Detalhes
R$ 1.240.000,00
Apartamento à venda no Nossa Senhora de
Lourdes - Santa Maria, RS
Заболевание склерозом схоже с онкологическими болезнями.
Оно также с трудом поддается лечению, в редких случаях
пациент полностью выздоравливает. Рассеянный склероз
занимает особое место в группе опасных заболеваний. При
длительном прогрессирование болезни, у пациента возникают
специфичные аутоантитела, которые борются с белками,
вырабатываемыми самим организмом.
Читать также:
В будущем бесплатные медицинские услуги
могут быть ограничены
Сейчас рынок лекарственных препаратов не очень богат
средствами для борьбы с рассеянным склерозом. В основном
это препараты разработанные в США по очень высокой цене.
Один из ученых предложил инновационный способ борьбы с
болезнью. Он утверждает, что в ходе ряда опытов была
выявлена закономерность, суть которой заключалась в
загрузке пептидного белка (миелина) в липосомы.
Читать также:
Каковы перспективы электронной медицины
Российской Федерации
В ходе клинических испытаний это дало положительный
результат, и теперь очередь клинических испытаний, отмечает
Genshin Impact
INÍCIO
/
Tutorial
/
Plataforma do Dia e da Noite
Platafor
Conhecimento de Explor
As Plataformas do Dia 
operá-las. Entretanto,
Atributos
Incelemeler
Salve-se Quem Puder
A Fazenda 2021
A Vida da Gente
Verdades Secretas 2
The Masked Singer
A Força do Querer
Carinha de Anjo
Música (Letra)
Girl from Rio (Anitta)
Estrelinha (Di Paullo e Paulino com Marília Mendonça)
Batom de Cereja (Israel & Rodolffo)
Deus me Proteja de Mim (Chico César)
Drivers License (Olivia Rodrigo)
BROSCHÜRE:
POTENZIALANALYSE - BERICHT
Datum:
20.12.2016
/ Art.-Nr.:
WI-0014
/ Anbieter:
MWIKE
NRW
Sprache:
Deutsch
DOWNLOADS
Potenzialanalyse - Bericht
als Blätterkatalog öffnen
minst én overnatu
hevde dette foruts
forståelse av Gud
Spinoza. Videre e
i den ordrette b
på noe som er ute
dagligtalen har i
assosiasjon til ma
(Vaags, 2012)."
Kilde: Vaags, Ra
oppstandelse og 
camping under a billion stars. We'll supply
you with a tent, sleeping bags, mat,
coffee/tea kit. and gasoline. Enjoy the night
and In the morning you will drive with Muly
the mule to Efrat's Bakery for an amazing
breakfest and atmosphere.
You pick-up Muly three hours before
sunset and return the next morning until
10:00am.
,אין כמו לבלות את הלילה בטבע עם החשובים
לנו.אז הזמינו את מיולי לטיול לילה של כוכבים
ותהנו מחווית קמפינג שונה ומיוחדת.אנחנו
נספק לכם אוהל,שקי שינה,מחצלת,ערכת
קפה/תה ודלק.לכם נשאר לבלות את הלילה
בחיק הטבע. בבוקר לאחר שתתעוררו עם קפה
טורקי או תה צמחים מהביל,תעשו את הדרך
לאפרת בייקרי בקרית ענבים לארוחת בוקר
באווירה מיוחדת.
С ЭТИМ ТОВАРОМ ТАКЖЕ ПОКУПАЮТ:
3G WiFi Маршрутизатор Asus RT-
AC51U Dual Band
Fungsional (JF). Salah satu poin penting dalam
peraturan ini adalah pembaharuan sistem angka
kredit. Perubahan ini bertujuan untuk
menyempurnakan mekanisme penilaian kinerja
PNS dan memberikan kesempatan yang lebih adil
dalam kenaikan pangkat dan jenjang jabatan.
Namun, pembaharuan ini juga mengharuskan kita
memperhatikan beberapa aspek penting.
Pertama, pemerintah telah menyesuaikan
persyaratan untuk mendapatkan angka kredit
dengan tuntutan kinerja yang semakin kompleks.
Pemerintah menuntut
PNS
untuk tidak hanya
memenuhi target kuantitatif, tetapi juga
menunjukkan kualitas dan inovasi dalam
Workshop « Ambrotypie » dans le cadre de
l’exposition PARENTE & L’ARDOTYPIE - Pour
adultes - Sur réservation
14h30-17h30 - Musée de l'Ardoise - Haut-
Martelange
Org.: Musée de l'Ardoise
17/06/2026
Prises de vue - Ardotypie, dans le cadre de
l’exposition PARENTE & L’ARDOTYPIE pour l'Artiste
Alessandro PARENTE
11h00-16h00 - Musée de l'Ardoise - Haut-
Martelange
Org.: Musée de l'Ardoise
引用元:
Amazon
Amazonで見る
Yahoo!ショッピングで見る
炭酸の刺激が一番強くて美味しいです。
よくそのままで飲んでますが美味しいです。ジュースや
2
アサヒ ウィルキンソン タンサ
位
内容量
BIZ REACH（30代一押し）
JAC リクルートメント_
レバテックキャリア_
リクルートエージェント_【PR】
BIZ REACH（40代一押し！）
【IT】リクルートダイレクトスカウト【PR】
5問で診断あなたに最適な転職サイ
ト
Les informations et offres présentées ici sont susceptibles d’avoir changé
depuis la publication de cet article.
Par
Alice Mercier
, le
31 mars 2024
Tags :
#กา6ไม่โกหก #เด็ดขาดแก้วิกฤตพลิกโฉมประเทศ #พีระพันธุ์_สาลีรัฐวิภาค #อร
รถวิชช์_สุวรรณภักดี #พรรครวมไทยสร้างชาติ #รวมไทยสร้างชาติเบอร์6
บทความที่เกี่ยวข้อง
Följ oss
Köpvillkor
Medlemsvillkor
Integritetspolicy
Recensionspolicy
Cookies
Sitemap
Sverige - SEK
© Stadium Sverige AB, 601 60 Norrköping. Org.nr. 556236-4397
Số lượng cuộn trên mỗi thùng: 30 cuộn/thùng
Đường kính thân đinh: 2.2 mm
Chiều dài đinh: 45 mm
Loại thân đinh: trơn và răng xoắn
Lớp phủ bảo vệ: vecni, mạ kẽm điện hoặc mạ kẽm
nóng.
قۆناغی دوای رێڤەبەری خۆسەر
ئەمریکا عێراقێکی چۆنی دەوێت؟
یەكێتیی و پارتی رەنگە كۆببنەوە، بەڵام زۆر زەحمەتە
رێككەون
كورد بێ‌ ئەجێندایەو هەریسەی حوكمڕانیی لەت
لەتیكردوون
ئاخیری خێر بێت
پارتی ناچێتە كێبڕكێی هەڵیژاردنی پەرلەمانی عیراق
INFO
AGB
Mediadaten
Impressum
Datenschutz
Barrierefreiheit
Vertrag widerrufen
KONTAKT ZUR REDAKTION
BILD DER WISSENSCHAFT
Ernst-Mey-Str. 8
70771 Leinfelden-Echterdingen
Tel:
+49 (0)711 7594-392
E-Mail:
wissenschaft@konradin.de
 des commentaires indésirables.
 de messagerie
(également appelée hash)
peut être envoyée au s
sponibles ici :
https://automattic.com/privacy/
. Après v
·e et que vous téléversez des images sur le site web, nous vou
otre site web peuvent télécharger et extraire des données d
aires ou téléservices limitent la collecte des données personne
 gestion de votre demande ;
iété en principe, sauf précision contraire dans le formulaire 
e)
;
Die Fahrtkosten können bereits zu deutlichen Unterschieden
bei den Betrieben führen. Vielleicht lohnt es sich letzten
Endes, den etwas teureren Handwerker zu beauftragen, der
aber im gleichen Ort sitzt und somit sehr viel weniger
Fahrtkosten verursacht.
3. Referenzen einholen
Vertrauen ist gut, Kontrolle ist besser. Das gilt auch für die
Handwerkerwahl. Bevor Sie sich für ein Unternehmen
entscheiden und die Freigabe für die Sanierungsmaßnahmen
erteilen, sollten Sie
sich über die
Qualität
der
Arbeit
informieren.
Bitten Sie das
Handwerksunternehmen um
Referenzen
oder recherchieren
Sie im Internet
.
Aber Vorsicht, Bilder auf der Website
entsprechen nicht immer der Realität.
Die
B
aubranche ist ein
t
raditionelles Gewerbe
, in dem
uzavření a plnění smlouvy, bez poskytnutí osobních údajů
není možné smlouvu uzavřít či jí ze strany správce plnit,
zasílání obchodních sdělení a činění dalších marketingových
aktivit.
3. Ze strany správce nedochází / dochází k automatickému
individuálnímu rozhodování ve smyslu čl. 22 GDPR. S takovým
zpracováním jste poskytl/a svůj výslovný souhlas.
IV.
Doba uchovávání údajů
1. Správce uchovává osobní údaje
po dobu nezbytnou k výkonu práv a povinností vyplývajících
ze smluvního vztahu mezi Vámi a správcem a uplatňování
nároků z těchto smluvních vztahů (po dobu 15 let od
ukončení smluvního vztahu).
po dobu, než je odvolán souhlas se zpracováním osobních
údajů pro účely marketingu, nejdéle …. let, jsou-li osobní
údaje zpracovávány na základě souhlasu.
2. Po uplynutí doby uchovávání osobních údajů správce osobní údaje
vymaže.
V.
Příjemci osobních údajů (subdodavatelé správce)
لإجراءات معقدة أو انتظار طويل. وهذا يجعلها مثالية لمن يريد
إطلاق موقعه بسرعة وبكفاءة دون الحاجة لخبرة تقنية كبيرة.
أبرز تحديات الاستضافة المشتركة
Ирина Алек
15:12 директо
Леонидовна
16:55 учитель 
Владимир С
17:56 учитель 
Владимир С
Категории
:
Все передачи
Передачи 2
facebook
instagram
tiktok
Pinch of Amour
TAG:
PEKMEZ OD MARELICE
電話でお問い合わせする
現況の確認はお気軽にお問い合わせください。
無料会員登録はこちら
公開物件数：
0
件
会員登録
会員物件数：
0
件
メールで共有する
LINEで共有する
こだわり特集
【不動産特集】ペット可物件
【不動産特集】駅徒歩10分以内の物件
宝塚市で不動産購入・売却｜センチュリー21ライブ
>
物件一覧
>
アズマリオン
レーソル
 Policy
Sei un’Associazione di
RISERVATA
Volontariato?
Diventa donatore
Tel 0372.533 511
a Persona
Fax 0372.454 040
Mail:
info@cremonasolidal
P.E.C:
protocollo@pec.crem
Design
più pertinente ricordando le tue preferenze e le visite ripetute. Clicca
__________________________________________________
**Work to be completed**. The string "клинических" shows up in some lines of the listing. Copy each such line.

**Exercise solution**.
В ходе клинических испытаний это дало положительный
результат, и теперь очередь клинических испытаний, отмечает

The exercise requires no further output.